By Faylene Therese Gilles

Mar 24, 2019

Very good content !

By Janet Aguayo Reyes

Mar 14, 2019

thank you

By Paul Ringsted

Mar 12, 2019

This course covers plotting (base, lattice, ggplot) then takes a confusing tour into heavy topics of clustering and dimension reduction, then flips back to coloring in charts. The order of the lectures is confusing and PCA/SVD needs more background, clearer explanation and treatment (gets covered a bit more later under regression). Assignments are good and swirl courses helped solidify the lectures.

By Mohammad Amir Aghaee

Mar 11, 2019

It was a very useful course with some meaningful homework. My only criticism is that sometimes the theory and the practice are not well connected. Particularly the discussion of PCA, hierarchical clustering, k-means clustering and others. It would be benefit by providing more meaningful reading for those interesting in better connecting the two

By Glenn Walters

Mar 02, 2019

I really enjoyed this course. I was a good reminder of what analysts need to do when looking at a new dataset. Dr.
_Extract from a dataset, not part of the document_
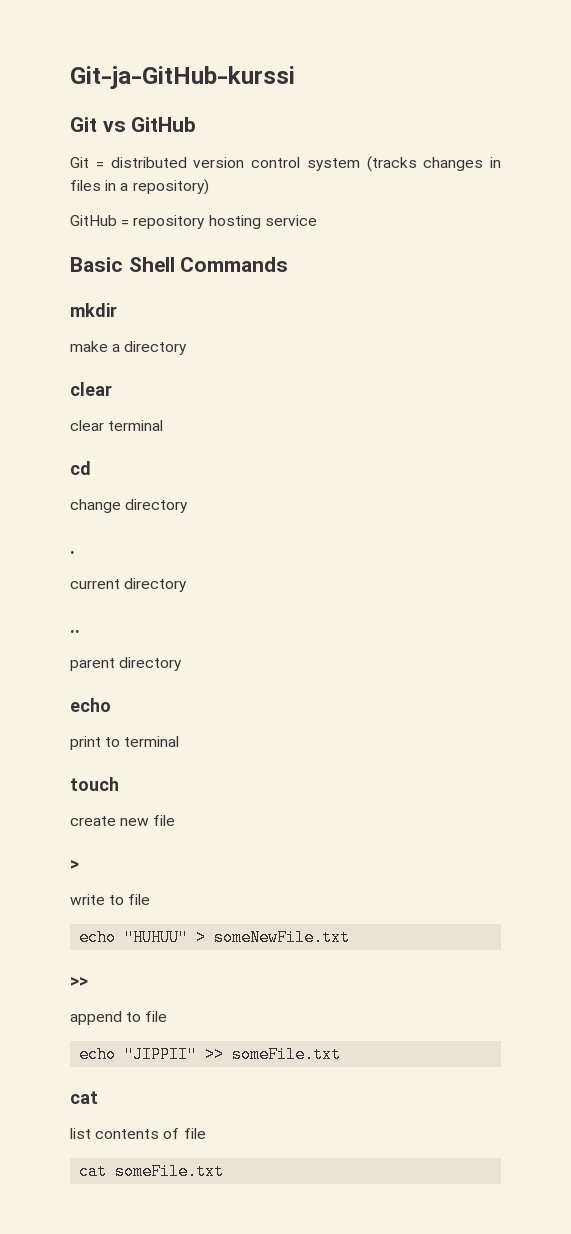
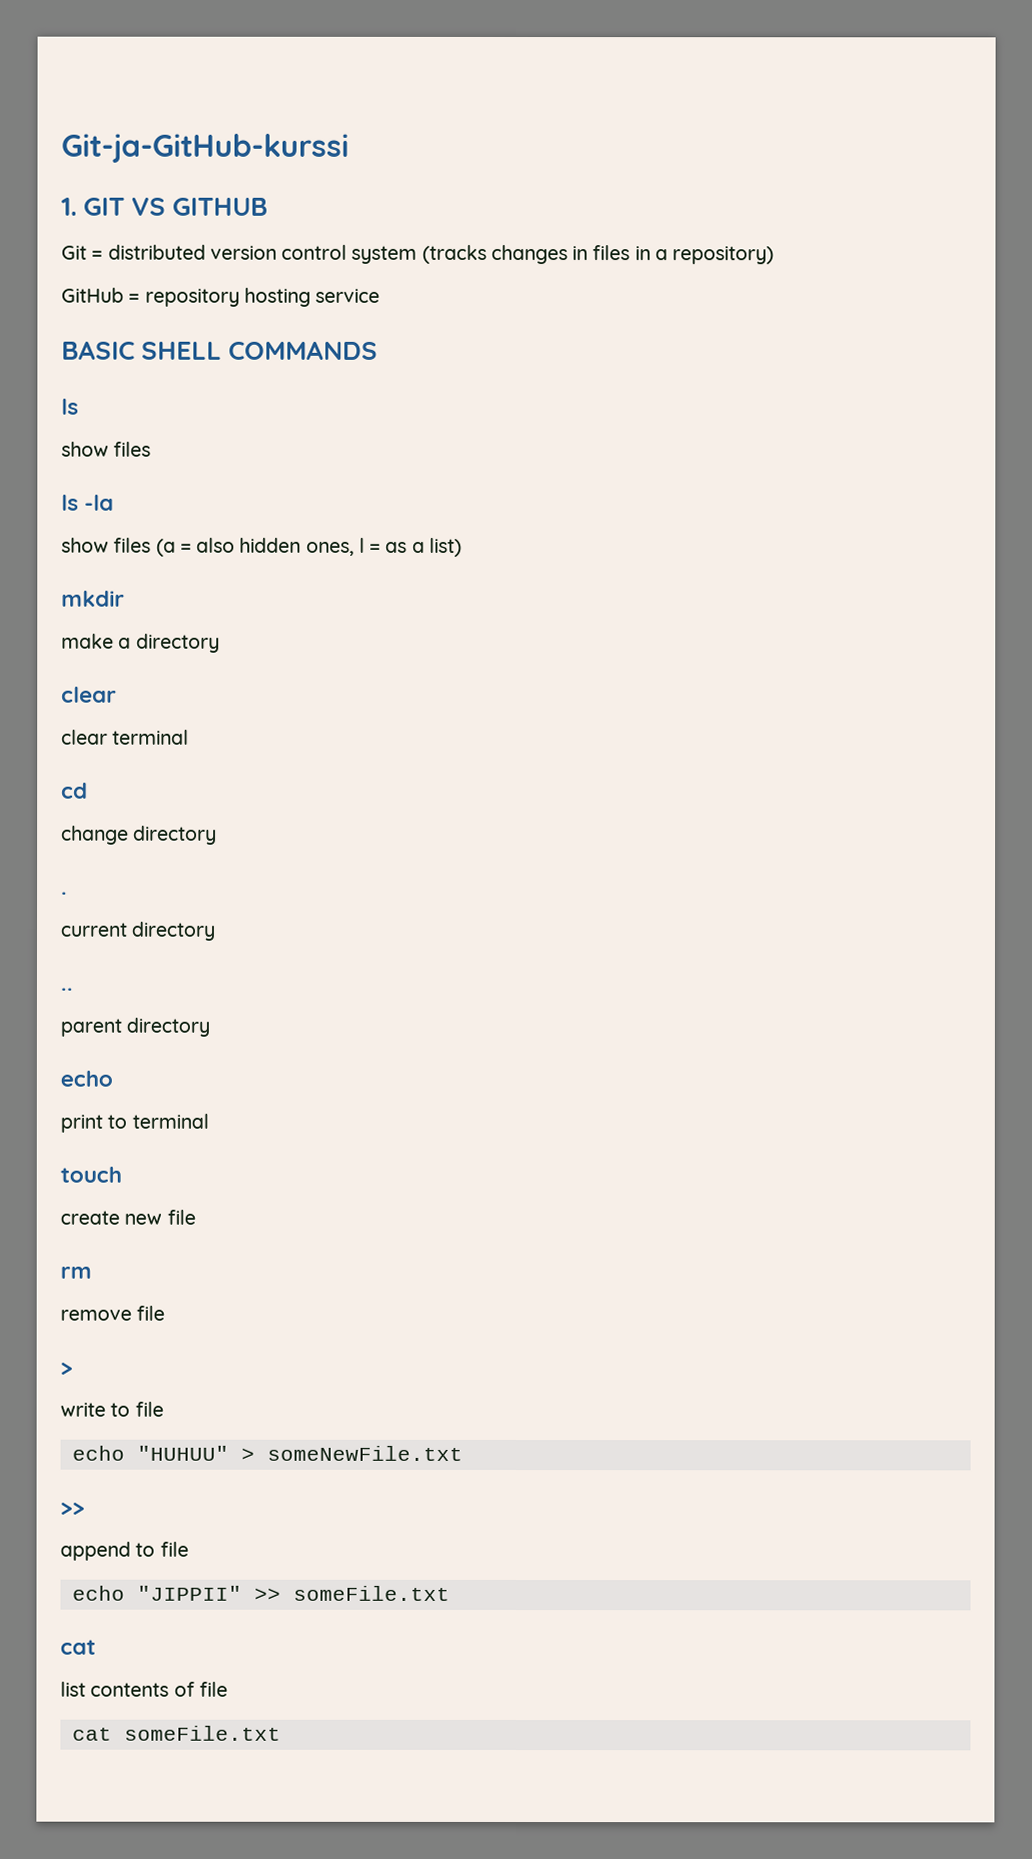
[70,117,197,132] Git vs GitHub -> [61,197,269,216] 1. GIT VS GITHUB
[70,257,289,272] Basic Shell Commands -> [61,340,379,360] [61,398,79,415] [61,441,152,457] [61,494,115,511] [61,537,462,557] BASIC SHELL COMMANDS // ls // show files // ls -la // show files (a = also hidden ones, l = as a list)
(176, 820) none -> [60,1266,92,1279] [60,1305,166,1321] // rm // remove file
Peng does a great job walking through the steps and there is enough information given to enable the student to effectively explore on their own.

By Rizwan Mohamed

Mar 01, 2019

please provide some practical problems with answers to practise before attempting the assignments

By Abhay Srivastava

Feb 24, 2019

awesome....

By RobinGeurts

Feb 21, 2019

End assignement was relatively easy compared to the examples in the lectures

By Cynthia Mcgowan Poole

Feb 21, 2019

I learned so much in this course.

By Rooholamin Rasooli

Feb 16, 2019

I learned a lot from this course. Content which the course covers was a third of what I learnt from this course. the best thing about it is learning the pattern of thinking about exploring a whole new dataset.